Pesto Chicken Pasta (4 portions)

Ingredients

  • 600 g chicken breast
  • 250 g pasta (penne or fusilli)
  • 1 jar pesto sauce
  • 1 bell pepper, sliced

Method

  1. Season chicken lightly with salt and pepper. Air fry/grill until 74°C internal, then rest and slice.
  2. Boil pasta in salted water until al dente; drain reserving a splash of pasta water.
  3. Sauté pepper until just soft. Toss pasta with pesto, adding pasta water to loosen.
  4. Fold in sliced chicken. Portion into 4 containers.

Chicken, Quinoa and Salad (3 portions)

Ingredients

  • 400 g chicken breast
  • 250 g quinoa, rinsed
  • Tomato and cucumber, diced
  • Your favourite sauce or dressing

Method

  1. Cook chicken in the Ninja until cooked through; slice.
  2. Simmer quinoa in 2× water with a pinch of salt until fluffy; rest 5 minutes and fluff with a fork.
  3. Mix tomato and cucumber. Season with a little salt, pepper, and lemon if you like.

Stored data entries

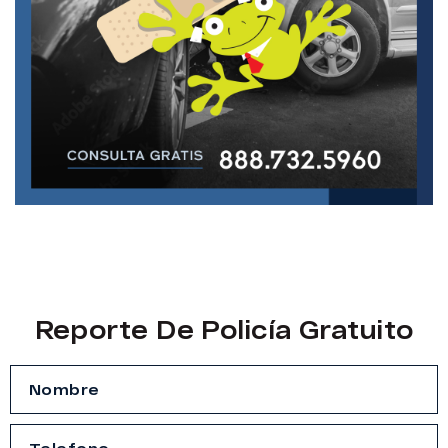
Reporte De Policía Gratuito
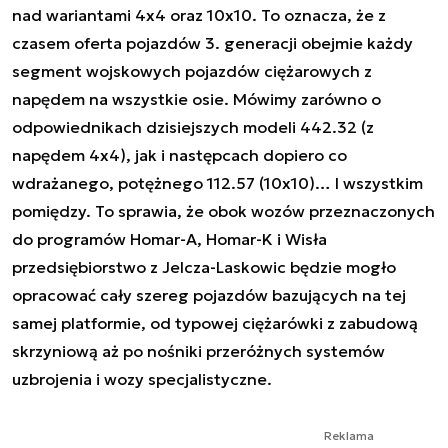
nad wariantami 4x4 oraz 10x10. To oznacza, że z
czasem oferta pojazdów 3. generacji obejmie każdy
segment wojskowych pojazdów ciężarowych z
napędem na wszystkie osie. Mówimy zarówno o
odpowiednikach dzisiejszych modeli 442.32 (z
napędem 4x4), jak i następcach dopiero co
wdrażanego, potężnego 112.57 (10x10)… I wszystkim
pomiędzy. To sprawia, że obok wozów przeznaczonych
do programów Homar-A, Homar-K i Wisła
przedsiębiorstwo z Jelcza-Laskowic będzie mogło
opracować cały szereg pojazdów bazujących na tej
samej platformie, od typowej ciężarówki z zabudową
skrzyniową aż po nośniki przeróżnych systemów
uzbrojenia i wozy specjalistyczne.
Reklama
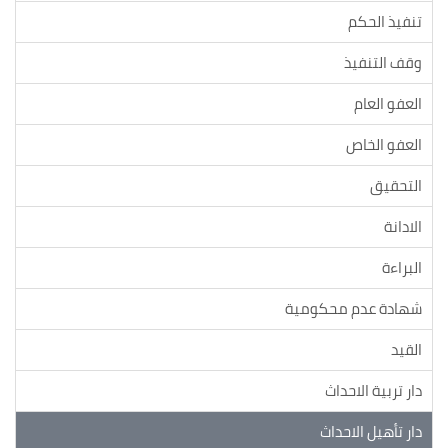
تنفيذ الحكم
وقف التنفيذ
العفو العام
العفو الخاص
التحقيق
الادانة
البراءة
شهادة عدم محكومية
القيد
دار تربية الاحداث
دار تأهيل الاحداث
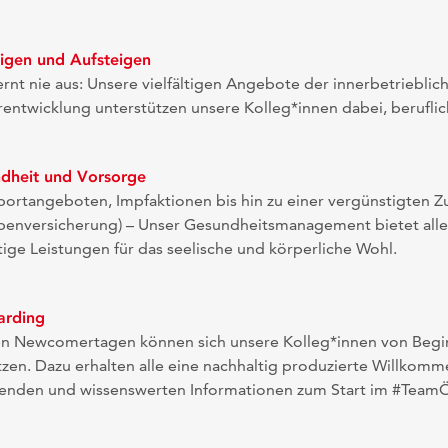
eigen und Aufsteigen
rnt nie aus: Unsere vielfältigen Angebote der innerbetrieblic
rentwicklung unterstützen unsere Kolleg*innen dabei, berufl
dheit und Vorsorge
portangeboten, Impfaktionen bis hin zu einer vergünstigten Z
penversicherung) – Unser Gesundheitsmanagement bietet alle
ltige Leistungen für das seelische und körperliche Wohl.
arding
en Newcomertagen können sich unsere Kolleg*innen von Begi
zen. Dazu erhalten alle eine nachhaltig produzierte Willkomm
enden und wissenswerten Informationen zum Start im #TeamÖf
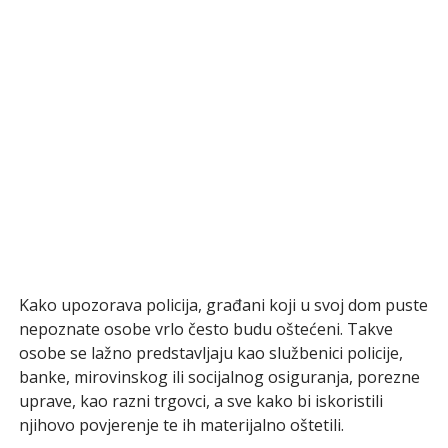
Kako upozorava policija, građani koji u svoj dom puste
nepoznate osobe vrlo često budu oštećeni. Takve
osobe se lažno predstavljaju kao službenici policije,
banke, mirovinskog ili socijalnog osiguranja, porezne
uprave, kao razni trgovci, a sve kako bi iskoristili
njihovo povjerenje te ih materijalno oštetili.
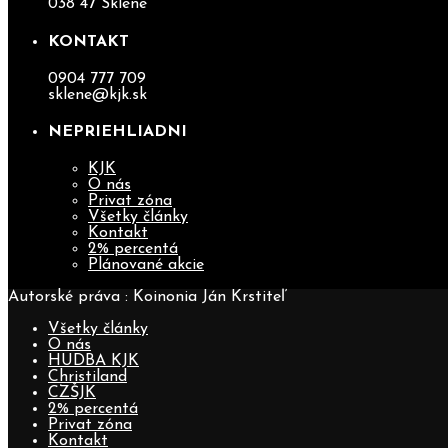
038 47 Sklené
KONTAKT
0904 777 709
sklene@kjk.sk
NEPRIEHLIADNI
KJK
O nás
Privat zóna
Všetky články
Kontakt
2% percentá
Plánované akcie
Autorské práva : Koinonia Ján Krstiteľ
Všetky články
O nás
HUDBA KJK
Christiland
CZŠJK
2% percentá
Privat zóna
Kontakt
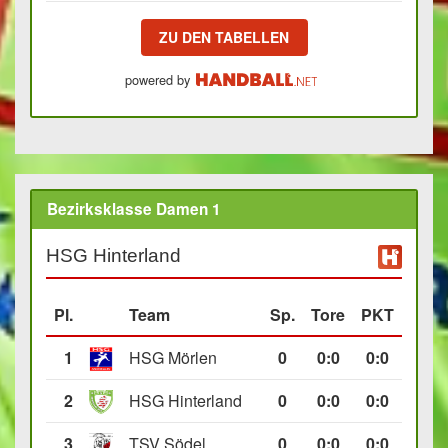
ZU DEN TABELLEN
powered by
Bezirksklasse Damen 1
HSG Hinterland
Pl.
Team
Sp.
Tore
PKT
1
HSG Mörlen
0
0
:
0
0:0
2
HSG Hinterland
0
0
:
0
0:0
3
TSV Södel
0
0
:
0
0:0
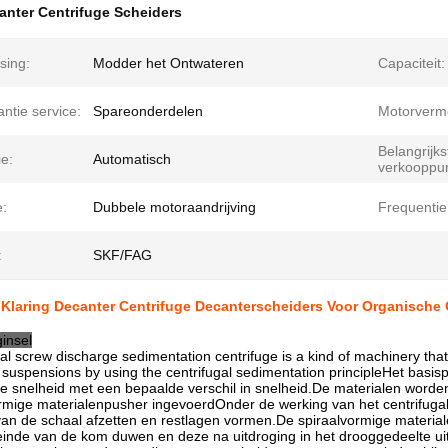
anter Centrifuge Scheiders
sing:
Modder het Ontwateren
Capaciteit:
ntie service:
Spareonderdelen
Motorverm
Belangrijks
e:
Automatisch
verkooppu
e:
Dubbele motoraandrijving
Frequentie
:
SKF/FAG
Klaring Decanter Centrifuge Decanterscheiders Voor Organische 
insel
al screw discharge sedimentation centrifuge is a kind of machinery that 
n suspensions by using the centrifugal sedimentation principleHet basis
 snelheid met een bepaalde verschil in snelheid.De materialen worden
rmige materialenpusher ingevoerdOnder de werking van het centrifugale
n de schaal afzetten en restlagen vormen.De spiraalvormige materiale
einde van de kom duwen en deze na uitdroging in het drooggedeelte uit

- _Parts of the exercise_:
1. In the chicken meal-prep recipes, what internal temperature should the chicken reach in the pesto pasta dish?
2. Resume the chicken meal-prep recipes from their final line.

- _Results for each task_:
1. 74°C

2.
  4. Portion quinoa, add chicken on top, and finish with salad and sauce when serving.

Honey Soy Salmon with Brown Rice and Broccoli (3 portions)

Ingredients

  • 250 g brown rice
  • 500 g salmon fillets
  • 250 g tenderstem broccoli
  • 1 garlic clove, minced
  • 1 tbsp honey and 1–2 tbsp soy sauce

Method

  1. Whisk soy, honey, and garlic. Brush over salmon.
  2. Air fry/grill salmon until just flaky.
  3. Boil brown rice until tender. Steam or blanch broccoli until bright and tender.
  4. Portion rice, add salmon and broccoli. Spoon over any remaining glaze.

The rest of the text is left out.